▶ **Description of the task**
Return the lines below that contain the word "bagian".

= = = =

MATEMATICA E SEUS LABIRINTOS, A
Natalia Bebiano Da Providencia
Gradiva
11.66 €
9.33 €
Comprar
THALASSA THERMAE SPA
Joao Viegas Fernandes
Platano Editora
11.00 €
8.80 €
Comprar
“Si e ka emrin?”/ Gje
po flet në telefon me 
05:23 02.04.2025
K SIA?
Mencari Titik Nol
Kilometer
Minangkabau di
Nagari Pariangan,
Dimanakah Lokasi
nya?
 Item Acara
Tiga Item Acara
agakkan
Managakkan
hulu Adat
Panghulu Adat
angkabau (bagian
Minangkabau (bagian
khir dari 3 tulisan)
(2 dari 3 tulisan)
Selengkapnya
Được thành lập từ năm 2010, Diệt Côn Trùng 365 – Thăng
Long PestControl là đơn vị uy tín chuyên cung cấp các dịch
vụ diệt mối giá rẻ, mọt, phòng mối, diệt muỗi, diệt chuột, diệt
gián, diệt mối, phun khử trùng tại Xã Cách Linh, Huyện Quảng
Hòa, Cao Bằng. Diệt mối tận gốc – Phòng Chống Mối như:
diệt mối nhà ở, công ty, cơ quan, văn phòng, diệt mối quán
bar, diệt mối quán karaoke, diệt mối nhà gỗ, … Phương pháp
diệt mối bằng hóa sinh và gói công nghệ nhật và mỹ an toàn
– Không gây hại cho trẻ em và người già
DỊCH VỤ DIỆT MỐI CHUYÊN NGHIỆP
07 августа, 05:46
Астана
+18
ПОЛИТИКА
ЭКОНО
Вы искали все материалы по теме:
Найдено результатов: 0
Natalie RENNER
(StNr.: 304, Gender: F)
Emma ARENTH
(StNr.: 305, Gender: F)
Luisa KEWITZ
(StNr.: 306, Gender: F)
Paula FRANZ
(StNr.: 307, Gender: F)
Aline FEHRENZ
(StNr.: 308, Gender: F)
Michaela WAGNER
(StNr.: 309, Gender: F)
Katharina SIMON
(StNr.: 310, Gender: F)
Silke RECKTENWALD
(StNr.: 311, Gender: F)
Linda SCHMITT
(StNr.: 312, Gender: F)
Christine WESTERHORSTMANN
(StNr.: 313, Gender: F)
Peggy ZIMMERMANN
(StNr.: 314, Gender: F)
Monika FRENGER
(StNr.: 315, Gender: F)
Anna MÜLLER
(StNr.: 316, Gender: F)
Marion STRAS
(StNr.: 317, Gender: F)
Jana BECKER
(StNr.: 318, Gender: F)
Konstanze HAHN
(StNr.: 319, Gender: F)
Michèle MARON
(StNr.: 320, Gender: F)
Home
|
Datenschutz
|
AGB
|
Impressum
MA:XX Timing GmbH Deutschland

= = = =

▶ **Answer for the task**
angkabau (bagian
Minangkabau (bagian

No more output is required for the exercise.